Or, cette notion de pilotage par l’entreprise disposant de la meilleur expertise, traditionnellement présentée sous le terme de Best Athlète y compris par les dirigeants français, n’est autre que la principale exigence avancée par la France aussi bien pour le programme MGCS que SCAF. De fait, en procédant tel que défini par l’accord franco-allemand, les autorités allemandes, ainsi que Rheinmetall, n’ont rien fait d’autre que d’accepter de céder aux exigences françaises, en y apportant un cadre qui devrait, effectivement, permettre de déterminer le plus objectivement possible qui doit piloter quoi. En d’autres termes, au delà de la mise en musique de cette procédure, rien, dans ce qui a été annoncé, n’est en opposition avec les exigences françaises avancées depuis 2 ans, et qui jusqu’à présent, provoquaient un blocage féroce de la part de Rheinmetall et, en sous-main, du Bundestag.

■ ■ ■ ■ ■

* [Énoncé A]: Recopiez sans rien changer le passage de l'extrait sur les programmes MGCS et SCAF, en commençant par « Or, cette notion » et en allant jusqu'à « sous-main, du Bundestag. » inclus.

■ ■ ■ ■ ■

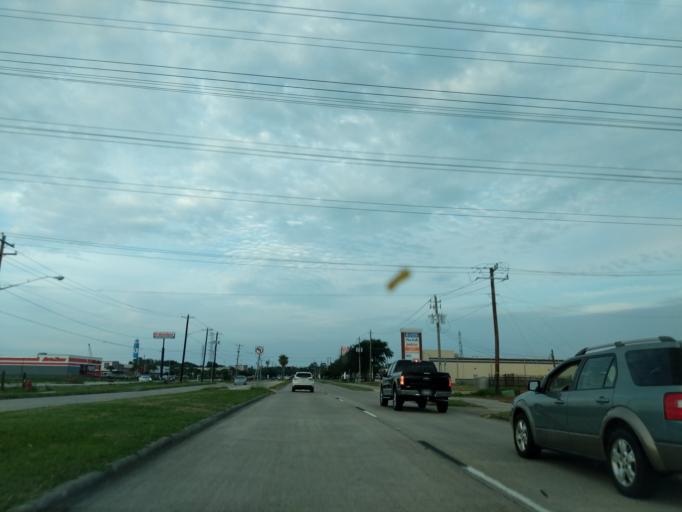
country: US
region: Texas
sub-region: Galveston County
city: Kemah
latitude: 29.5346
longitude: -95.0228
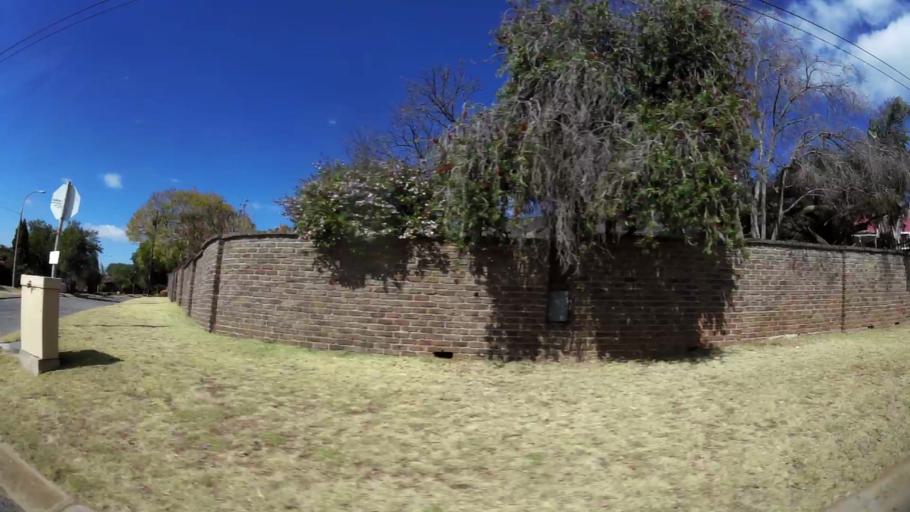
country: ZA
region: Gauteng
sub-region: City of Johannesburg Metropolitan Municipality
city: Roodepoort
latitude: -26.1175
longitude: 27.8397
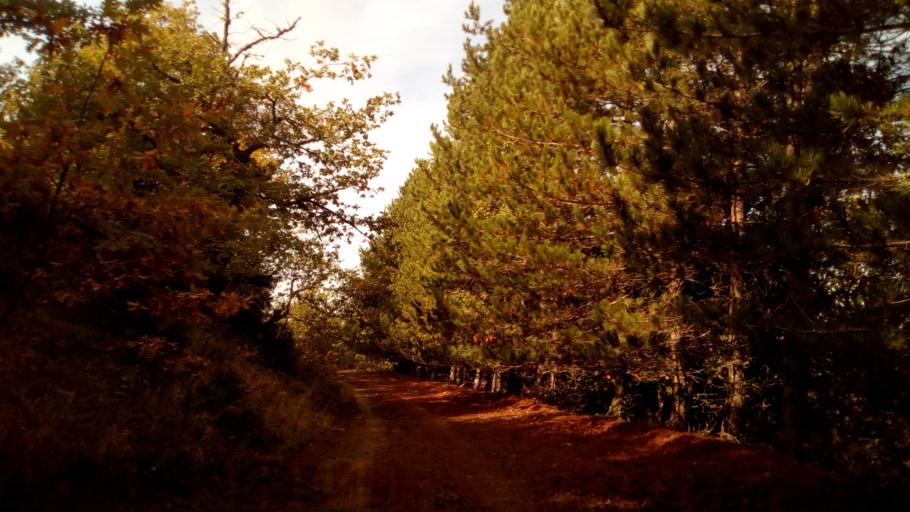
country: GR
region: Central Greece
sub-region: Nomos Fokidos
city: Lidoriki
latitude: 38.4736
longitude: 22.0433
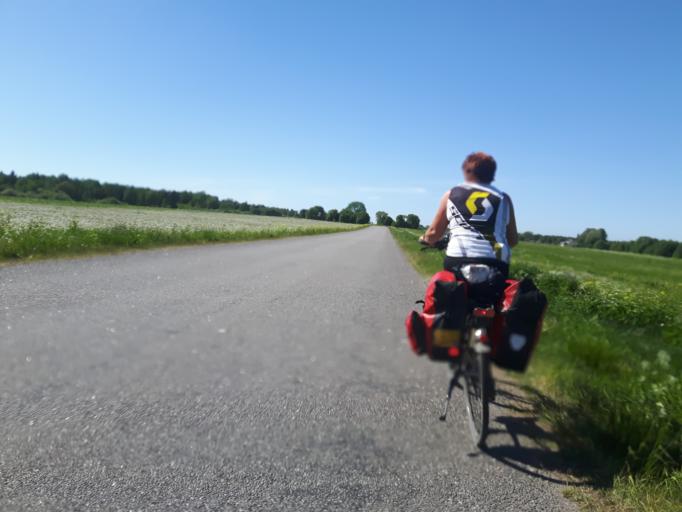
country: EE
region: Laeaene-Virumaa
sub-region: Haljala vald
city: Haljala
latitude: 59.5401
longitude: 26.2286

■ ■ ■ ■ ■

* [Énoncé B]: Reproduisez à l'identique les lignes des enregistrements, en commençant par la ligne qui contient « longitude: -95.0228 » et en allant jusqu'à la fin des enregistrements, les deux bornes comprises. Ne mettez pas les images dans votre réponse.

* [Solution rédigée A]:
Or, cette notion de pilotage par l’entreprise disposant de la meilleur expertise, traditionnellement présentée sous le terme de Best Athlète y compris par les dirigeants français, n’est autre que la principale exigence avancée par la France aussi bien pour le programme MGCS que SCAF. De fait, en procédant tel que défini par l’accord franco-allemand, les autorités allemandes, ainsi que Rheinmetall, n’ont rien fait d’autre que d’accepter de céder aux exigences françaises, en y apportant un cadre qui devrait, effectivement, permettre de déterminer le plus objectivement possible qui doit piloter quoi. En d’autres termes, au delà de la mise en musique de cette procédure, rien, dans ce qui a été annoncé, n’est en opposition avec les exigences françaises avancées depuis 2 ans, et qui jusqu’à présent, provoquaient un blocage féroce de la part de Rheinmetall et, en sous-main, du Bundestag.

* [Solution rédigée B]:
longitude: -95.0228
country: ZA
region: Gauteng
sub-region: City of Johannesburg Metropolitan Municipality
city: Roodepoort
latitude: -26.1175
longitude: 27.8397
country: GR
region: Central Greece
sub-region: Nomos Fokidos
city: Lidoriki
latitude: 38.4736
longitude: 22.0433
country: EE
region: Laeaene-Virumaa
sub-region: Haljala vald
city: Haljala
latitude: 59.5401
longitude: 26.2286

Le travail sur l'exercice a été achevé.